▸ **About this exercise**: Give the listing again word for word. Leave every image out.

▸ **Dataset content**:
=====

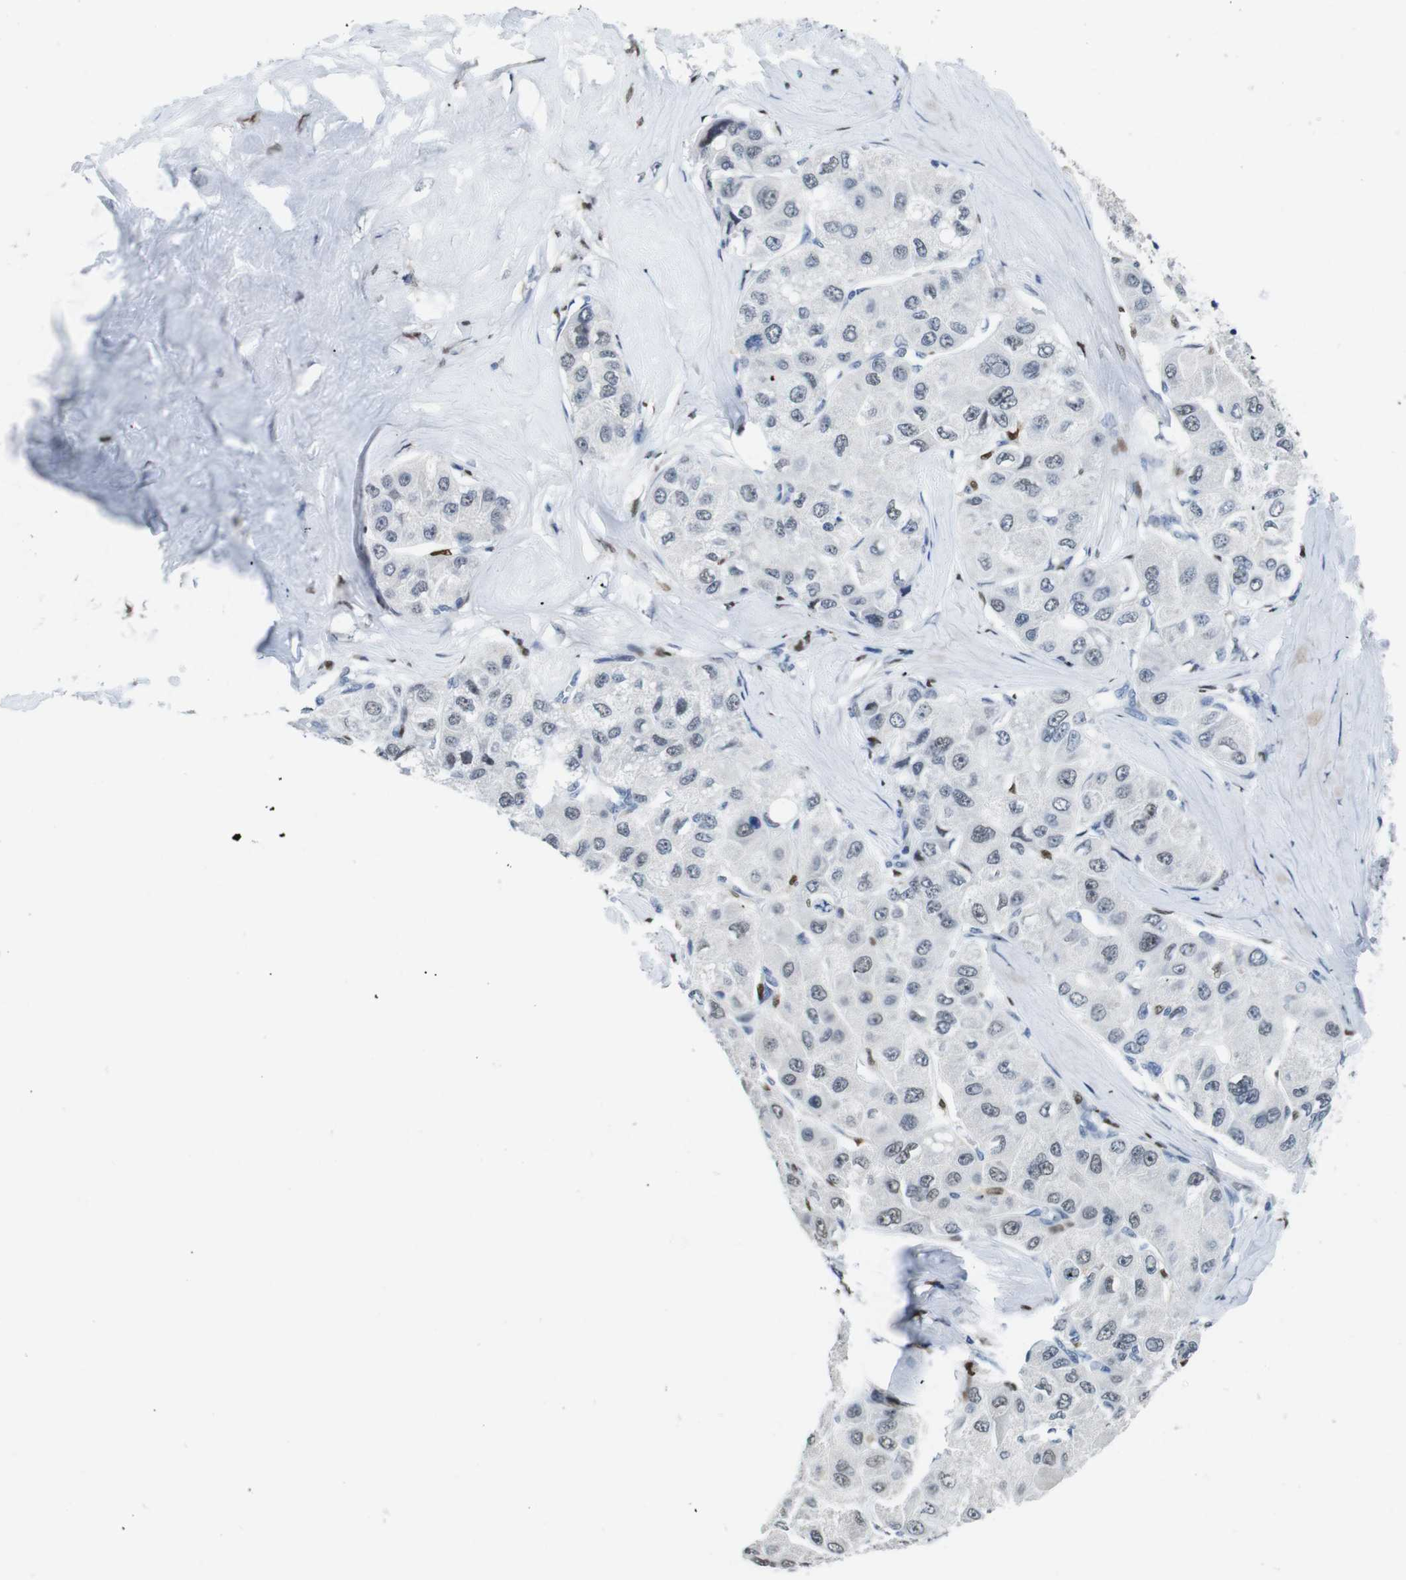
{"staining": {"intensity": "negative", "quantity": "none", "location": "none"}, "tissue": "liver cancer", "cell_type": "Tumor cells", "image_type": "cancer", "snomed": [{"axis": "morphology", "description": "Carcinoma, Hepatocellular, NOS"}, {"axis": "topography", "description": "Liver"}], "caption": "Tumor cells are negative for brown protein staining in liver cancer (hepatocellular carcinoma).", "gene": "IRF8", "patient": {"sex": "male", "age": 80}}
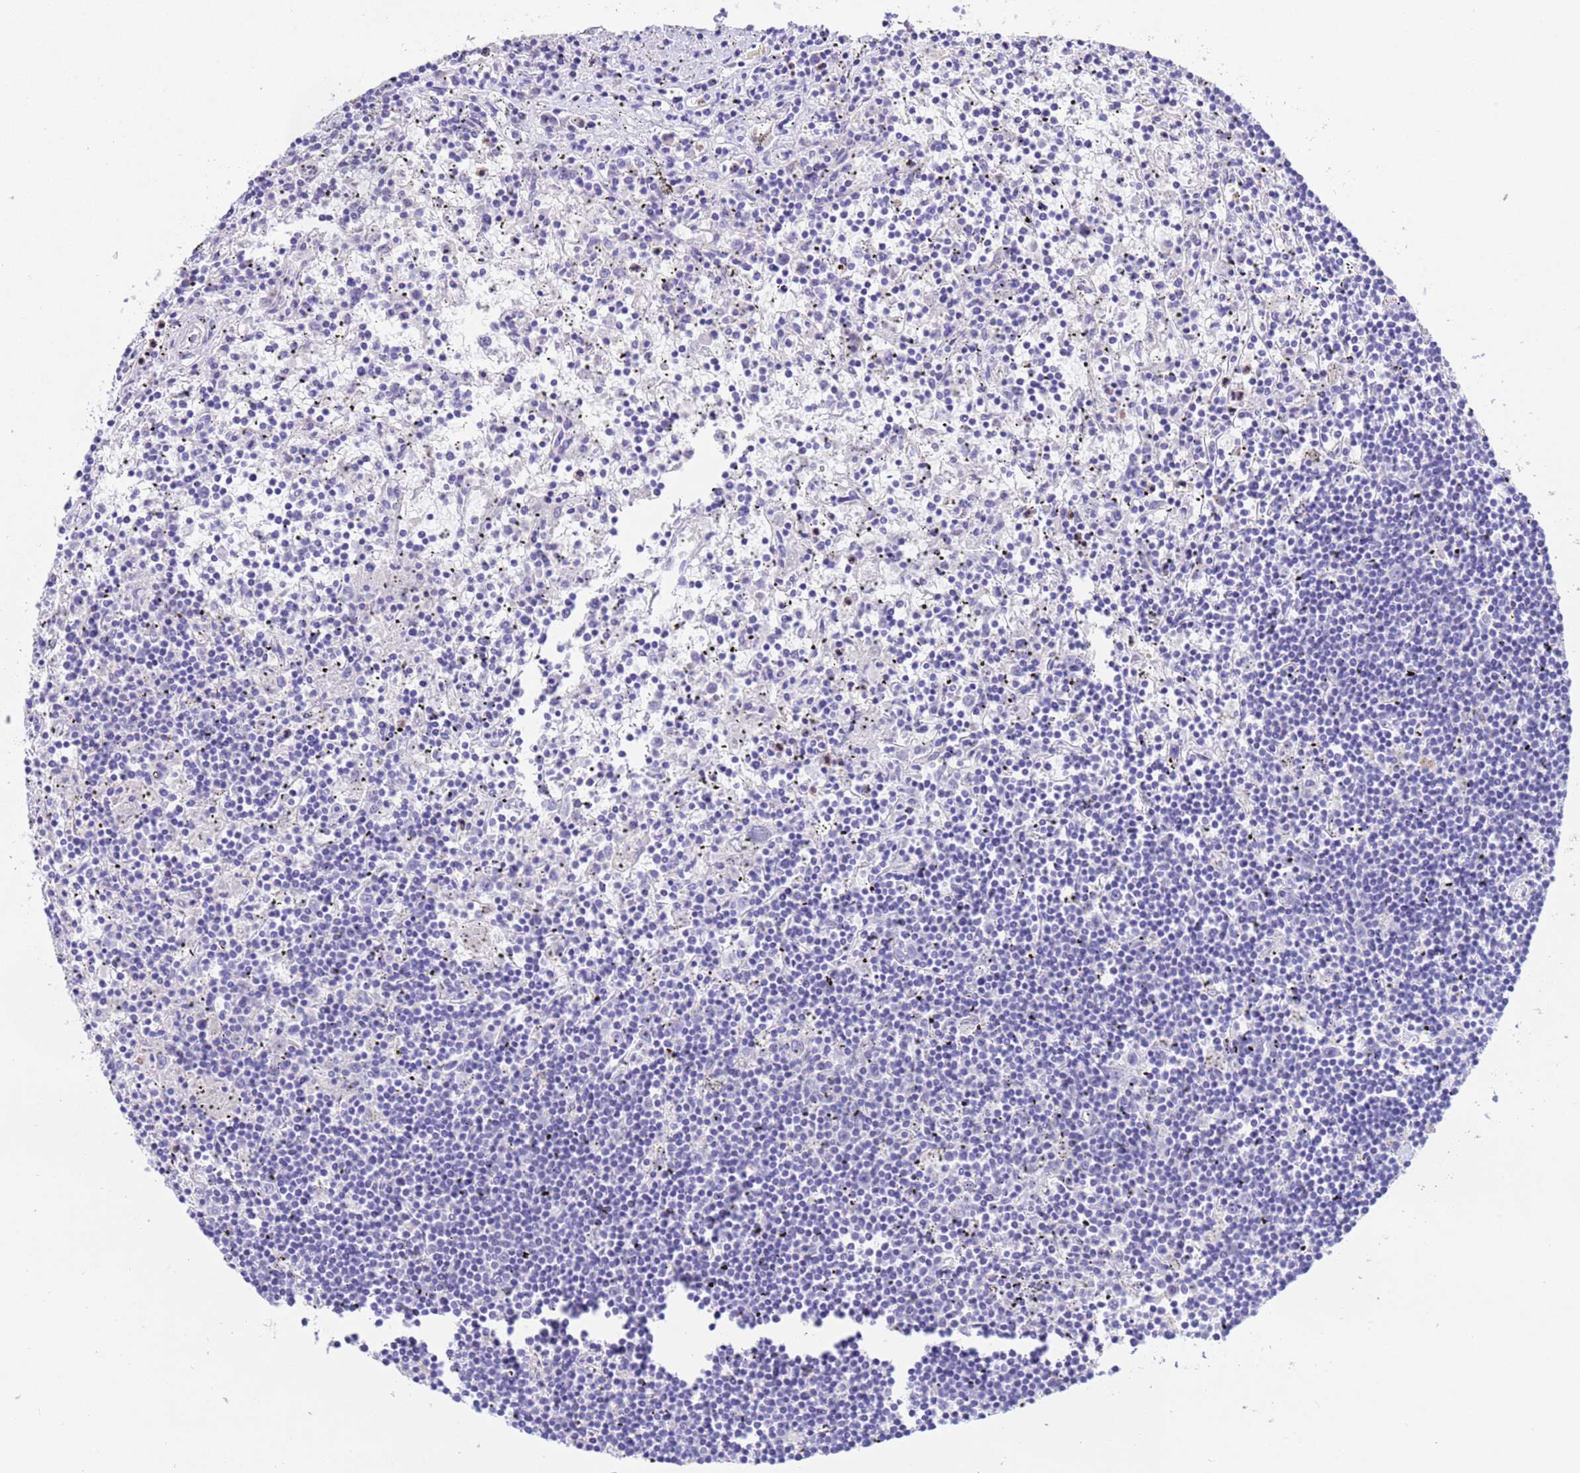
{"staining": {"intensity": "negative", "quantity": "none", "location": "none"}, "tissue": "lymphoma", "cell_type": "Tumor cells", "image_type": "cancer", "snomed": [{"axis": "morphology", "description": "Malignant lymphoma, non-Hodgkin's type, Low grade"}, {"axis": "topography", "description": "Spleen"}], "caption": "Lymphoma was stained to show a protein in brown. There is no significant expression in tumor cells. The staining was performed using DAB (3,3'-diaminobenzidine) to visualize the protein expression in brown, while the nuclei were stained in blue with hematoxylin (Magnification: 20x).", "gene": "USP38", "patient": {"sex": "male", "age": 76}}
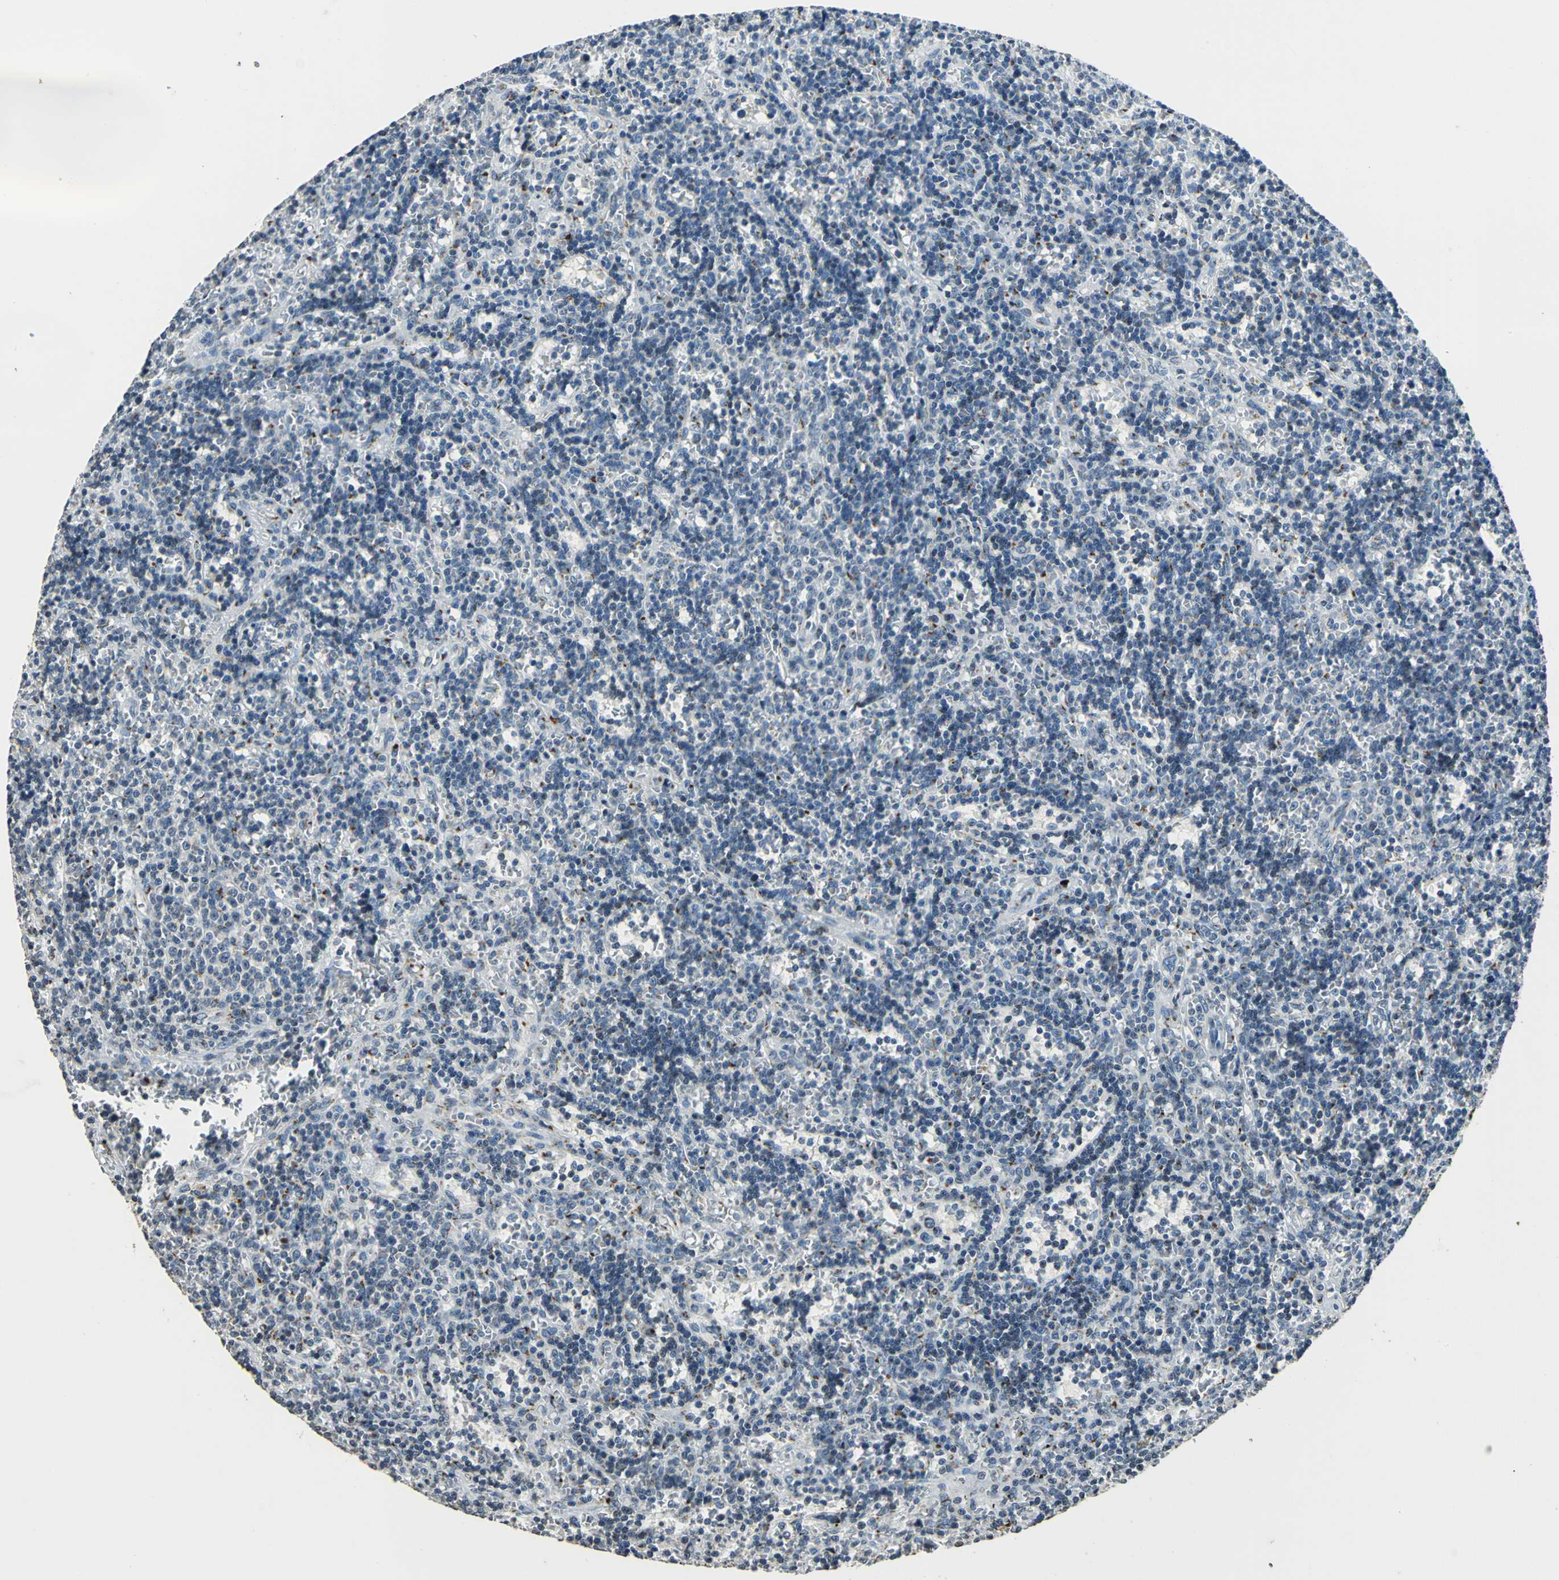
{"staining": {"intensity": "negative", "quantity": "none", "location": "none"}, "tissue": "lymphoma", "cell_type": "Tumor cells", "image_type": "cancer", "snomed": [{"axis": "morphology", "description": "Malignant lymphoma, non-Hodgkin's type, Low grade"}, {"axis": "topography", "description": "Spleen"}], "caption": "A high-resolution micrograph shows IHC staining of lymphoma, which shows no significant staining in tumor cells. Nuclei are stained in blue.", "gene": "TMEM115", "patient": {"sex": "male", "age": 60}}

=====

▸ **Answer to the problem**:
{"staining": {"intensity": "negative", "quantity": "none", "location": "none"}, "tissue": "liver cancer", "cell_type": "Tumor cells", "image_type": "cancer", "snomed": [{"axis": "morphology", "description": "Carcinoma, Hepatocellular, NOS"}, {"axis": "topography", "description": "Liver"}], "caption": "Tumor cells are negative for brown protein staining in liver cancer (hepatocellular carcinoma).", "gene": "IRF8", "patient": {"sex": "male", "age": 80}}
{"staining": {"intensity": "negative", "quantity": "none", "location": "none"}, "tissue": "lymphoma", "cell_type": "Tumor cells", "image_type": "cancer", "snomed": [{"axis": "morphology", "description": "Malignant lymphoma, non-Hodgkin's type, Low grade"}, {"axis": "topography", "description": "Spleen"}], "caption": "Lymphoma was stained to show a protein in brown. There is no significant expression in tumor cells. The staining was performed using DAB (3,3'-diaminobenzidine) to visualize the protein expression in brown, while the nuclei were stained in blue with hematoxylin (Magnification: 20x).", "gene": "USP38", "patient": {"sex": "male", "age": 76}}
{"staining": {"intensity": "negative", "quantity": "none", "location": "none"}, "tissue": "lymphoma", "cell_type": "Tumor cells", "image_type": "cancer", "snomed": [{"axis": "morphology", "description": "Malignant lymphoma, non-Hodgkin's type, Low grade"}, {"axis": "topography", "description": "Spleen"}], "caption": "A high-resolution micrograph shows IHC staining of lymphoma, which shows no significant staining in tumor cells. Nuclei are stained in blue.", "gene": "TMEM115", "patient": {"sex": "male", "age": 60}}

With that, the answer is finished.